BEGIN

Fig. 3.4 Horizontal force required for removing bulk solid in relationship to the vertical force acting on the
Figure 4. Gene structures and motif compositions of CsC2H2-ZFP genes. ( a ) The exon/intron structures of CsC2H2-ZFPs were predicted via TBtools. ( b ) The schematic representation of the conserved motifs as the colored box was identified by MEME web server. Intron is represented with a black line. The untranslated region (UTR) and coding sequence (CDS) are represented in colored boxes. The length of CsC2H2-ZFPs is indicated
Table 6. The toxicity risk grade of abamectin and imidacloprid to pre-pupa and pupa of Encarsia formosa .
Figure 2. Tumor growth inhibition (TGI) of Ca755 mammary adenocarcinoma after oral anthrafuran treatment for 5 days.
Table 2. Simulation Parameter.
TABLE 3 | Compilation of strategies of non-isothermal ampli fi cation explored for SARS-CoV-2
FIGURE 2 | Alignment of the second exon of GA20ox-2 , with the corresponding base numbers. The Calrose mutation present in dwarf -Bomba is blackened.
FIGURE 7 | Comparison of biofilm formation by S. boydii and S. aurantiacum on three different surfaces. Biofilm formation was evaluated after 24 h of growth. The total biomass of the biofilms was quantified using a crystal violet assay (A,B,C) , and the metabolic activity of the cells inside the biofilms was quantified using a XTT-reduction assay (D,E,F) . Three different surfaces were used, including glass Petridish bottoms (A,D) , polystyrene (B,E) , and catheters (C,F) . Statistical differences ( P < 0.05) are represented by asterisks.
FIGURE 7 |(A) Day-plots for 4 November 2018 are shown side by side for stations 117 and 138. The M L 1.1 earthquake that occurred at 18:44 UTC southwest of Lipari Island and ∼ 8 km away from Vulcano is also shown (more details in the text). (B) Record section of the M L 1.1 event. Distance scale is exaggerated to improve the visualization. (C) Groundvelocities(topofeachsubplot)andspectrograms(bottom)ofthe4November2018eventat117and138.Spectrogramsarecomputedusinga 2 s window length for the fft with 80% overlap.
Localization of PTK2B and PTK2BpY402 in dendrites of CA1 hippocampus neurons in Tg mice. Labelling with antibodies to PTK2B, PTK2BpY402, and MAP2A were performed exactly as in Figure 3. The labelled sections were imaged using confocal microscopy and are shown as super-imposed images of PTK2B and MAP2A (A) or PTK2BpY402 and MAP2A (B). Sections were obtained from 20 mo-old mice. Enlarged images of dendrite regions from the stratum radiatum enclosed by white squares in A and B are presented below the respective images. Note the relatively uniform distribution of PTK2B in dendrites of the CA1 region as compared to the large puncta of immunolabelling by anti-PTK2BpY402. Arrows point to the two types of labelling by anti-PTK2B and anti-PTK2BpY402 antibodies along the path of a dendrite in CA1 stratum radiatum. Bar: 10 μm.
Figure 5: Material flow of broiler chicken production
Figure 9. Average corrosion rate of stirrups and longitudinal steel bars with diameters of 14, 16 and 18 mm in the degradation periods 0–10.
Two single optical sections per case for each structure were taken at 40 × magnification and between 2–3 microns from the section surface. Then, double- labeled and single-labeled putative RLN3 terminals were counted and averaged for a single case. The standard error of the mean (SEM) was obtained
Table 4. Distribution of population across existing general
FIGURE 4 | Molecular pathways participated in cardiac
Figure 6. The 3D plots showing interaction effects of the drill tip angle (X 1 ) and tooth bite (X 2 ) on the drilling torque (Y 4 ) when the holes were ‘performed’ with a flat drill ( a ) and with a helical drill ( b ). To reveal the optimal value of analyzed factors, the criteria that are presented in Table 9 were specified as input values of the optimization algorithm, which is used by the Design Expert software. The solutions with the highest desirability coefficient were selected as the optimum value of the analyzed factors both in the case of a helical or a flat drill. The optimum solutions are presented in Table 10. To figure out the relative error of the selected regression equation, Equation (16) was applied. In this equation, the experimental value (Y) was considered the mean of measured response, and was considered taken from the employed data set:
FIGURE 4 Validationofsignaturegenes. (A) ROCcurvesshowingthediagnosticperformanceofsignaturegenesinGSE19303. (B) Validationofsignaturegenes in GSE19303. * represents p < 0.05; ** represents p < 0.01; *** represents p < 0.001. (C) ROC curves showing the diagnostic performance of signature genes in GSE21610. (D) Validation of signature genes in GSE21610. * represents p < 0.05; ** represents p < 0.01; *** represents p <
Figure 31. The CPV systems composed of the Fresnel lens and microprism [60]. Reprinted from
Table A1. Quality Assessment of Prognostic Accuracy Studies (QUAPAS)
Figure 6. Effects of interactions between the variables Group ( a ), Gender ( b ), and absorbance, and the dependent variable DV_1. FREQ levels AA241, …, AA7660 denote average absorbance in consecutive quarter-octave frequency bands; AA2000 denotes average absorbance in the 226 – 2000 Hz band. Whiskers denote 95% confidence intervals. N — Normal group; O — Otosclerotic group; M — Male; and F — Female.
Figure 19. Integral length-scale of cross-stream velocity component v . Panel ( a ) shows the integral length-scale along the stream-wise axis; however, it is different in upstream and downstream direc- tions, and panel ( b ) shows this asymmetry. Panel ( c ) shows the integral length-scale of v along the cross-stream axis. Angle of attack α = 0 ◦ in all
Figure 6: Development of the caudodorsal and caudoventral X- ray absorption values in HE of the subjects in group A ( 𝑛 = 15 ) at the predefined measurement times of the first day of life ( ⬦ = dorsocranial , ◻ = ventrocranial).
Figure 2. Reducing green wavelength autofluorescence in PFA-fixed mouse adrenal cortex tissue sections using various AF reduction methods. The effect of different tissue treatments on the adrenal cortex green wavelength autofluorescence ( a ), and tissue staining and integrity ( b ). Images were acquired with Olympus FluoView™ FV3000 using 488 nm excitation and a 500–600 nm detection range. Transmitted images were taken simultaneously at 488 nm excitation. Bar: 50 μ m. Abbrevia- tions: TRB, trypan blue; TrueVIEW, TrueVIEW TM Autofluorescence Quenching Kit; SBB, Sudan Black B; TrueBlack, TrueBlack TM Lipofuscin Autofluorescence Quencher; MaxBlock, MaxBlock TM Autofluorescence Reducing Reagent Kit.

END

__INSTRUCTIONS TO FOLLOW__.
Take from the material every line that holds "exon".

__WRITTEN SOLUTION__.
Figure 4. Gene structures and motif compositions of CsC2H2-ZFP genes. ( a ) The exon/intron structures of CsC2H2-ZFPs were predicted via TBtools. ( b ) The schematic representation of the conserved motifs as the colored box was identified by MEME web server. Intron is represented with a black line. The untranslated region (UTR) and coding sequence (CDS) are represented in colored boxes. The length of CsC2H2-ZFPs is indicated
FIGURE 2 | Alignment of the second exon of GA20ox-2 , with the corresponding base numbers. The Calrose mutation present in dwarf -Bomba is blackened.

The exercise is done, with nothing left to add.